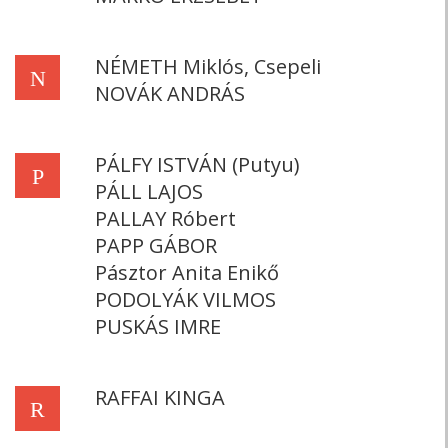
NÉMETH Miklós, Csepeli
N
NOVÁK ANDRÁS
PÁLFY ISTVÁN (Putyu)
P
PÁLL LAJOS
PALLAY Róbert
PAPP GÁBOR
Pásztor Anita Enikő
PODOLYÁK VILMOS
PUSKÁS IMRE
RAFFAI KINGA
R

_JOB ITEM_
Write out exactly the lines from the line holding "PALLAY Róbert" through the last line of the data, and nothing besides those lines.

_RESULT FOR THIS TASK_
PALLAY Róbert
PAPP GÁBOR
Pásztor Anita Enikő
PODOLYÁK VILMOS
PUSKÁS IMRE
RAFFAI KINGA
R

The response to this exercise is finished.